**AUSGEWÄHLTER TEXTAUSZUG**
________________

Doch zuerst einmal zu den nackten Fakten der beiden Bikes:
Beide Räder, bereits verwendete Testbikes, kamen fertig montiert und gut eingestellt in unserer Redaktion an. Lediglich die Züge und Leitungen der beiden Bikes musste ich ein wenig kürzen, da diese für meine Verhältnisse sehr lang gelassen wurden und ich Angst hatte auf meinen engen Haustrails irgendwo hängen zu bleiben. An der Vorbauklemmung des Enduros entdeckte ich leider einen Haarriss. BMW sorge umgehend für Ersatz. Es bleibt zu hoffen dass mit dem Endkunden genauso verfahren wird.
Die doch recht bunte Ausstattung von Antriebs- und Schaltung mit Sram, Shimano, FSA und Magura beim Cross Country lässt einem Costum-Aufbauer wie mir ein wenig das Herz bluten, erweist sich im Betrieb aber als durchaus hoch funktionell. Das Enduro ist dagegen komplett mit der aktuellen XTR-Gruppe ausgestattet. Obwohl die XTR Anfangs als Race-Gruppe konzipiert ist, passt sie optisch sehr gut zu einem kräftigen Enduro und lässt auch zu keinem Moment Schwächen vermuten. Bei den Laufrädern ist etwas Seltsames passiert. Hier ist an beiden Bikes der gleiche Laufradsatz mit identischer Bereifung verbaut. Der Kenner braucht nicht lange um festzustellen, dass hier entweder an einem Bike etwas zu viel ist oder am anderen fehlt.
Kurzerhand zogen wir dem Enduro neue Schuhe an und verbauten statt der dünnen 2,1er Leichtreifen dicke 2,3er Conti Explorer UST. Diese Maßnahme schlägt zwar mit 350 Gramm Mehrgewicht zu Buche, belohnt aber mit deutlich mehr, dem langen Fahrwerk ebenbürtigen, Fahrspaß. Wer schon mal mit 1,7 Bar in breiten UST-Reifen durch Trails gejagt ist, kennt die Vorzüge gegenüber schmaleren reifen bei 2,5 Bar im Schlauch…
Bei der Federung wird komplett auf Manitou gesetzt. Die R7 Platinum mit Lenkerlockout ist leicht und schnell eingestellt, Zugstufe, Luftdruck nach Gefühl; passt – und ab die Post. Bei Bedarf kann die Gabel per Lenkerhebel blockiert werden. Beim Hinterbaudämpfer geht es nicht ganz so schnell. Hier gilt es den richtigen Luftdruck der Plattformdämpfung zu finden um den Hinterbau frei von Antriebseinflüssen zu bekommen. Ist diese Einstellung nach kurzen Testfahrten gefunden, ist absolut keine manueller Lockout notwendig. Bergab stehen dennoch die vollen 100mm sensibel zur Verfügung.

________________

**BEREITGESTELLTE DATEN**

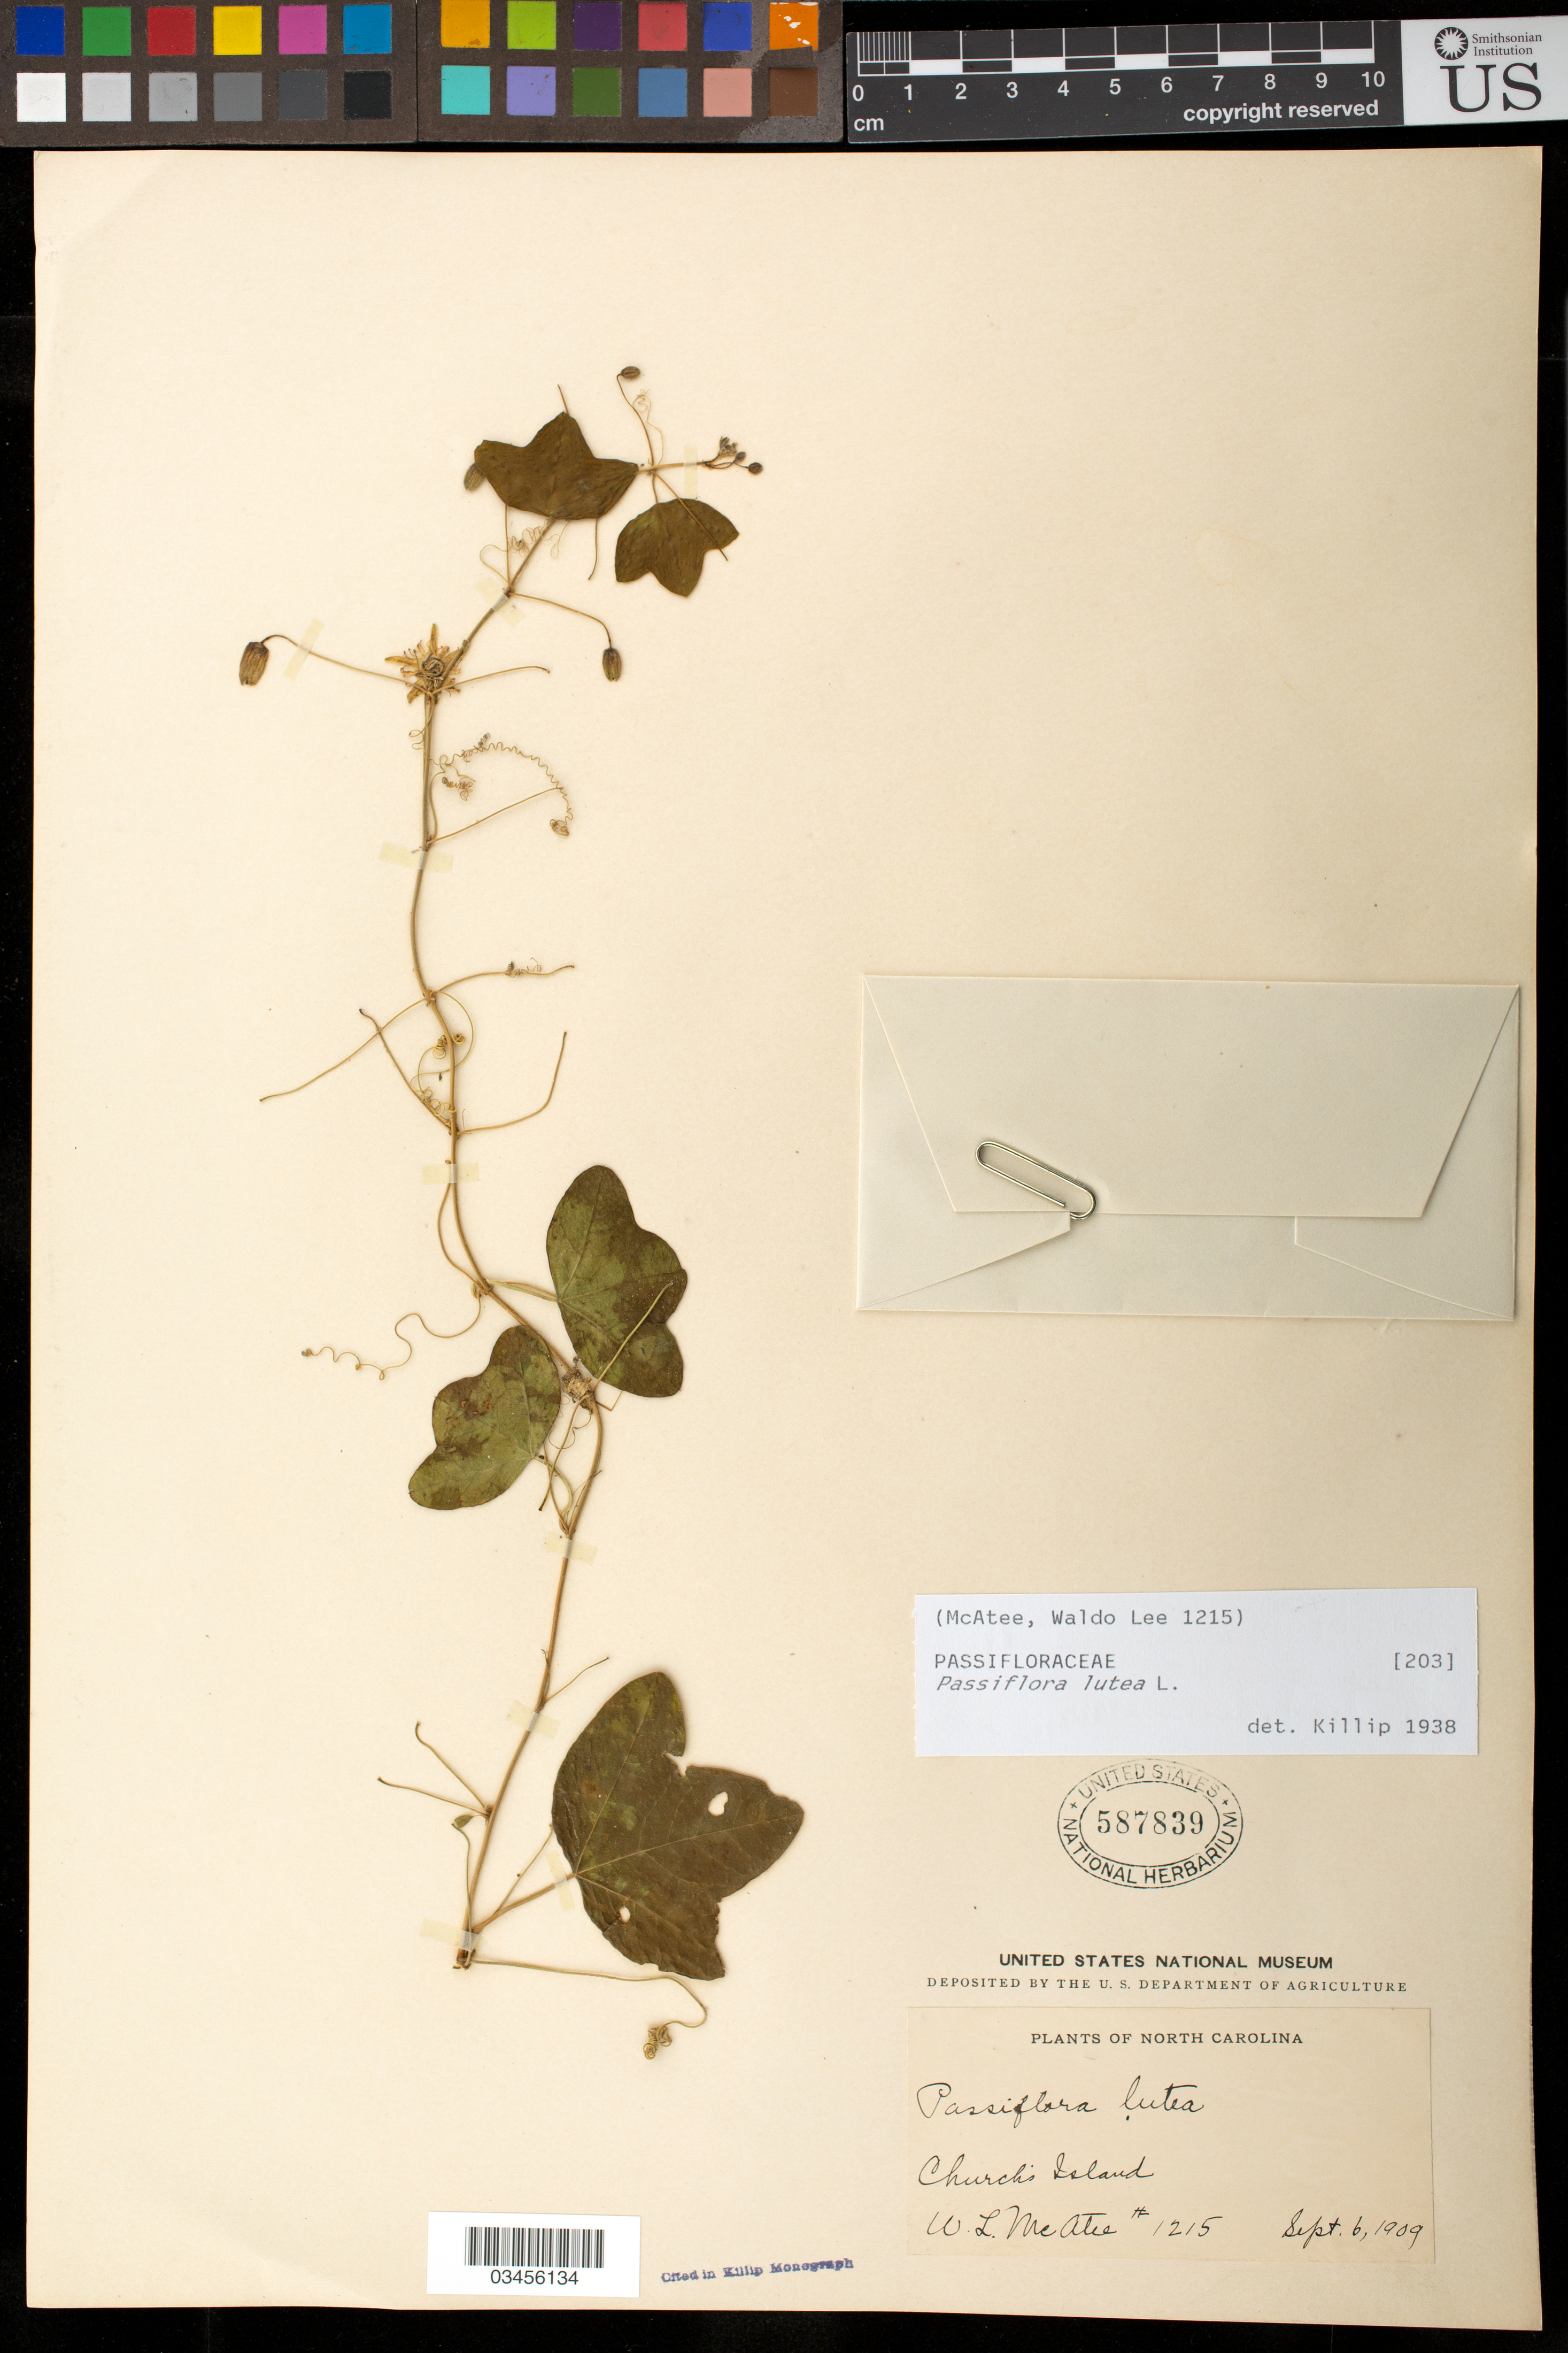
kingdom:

________________

**ANGABEN ZUR AUFGABE**
Tippe aus dem Testbericht über die beiden Bikes den Abschnitt von „Die doch recht“ bis einschließlich „am anderen fehlt.“ wortgetreu ab. Die Daten werden hier nicht gebraucht.

**ANTWORT ZUR AUFGABE**
Die doch recht bunte Ausstattung von Antriebs- und Schaltung mit Sram, Shimano, FSA und Magura beim Cross Country lässt einem Costum-Aufbauer wie mir ein wenig das Herz bluten, erweist sich im Betrieb aber als durchaus hoch funktionell. Das Enduro ist dagegen komplett mit der aktuellen XTR-Gruppe ausgestattet. Obwohl die XTR Anfangs als Race-Gruppe konzipiert ist, passt sie optisch sehr gut zu einem kräftigen Enduro und lässt auch zu keinem Moment Schwächen vermuten. Bei den Laufrädern ist etwas Seltsames passiert. Hier ist an beiden Bikes der gleiche Laufradsatz mit identischer Bereifung verbaut. Der Kenner braucht nicht lange um festzustellen, dass hier entweder an einem Bike etwas zu viel ist oder am anderen fehlt.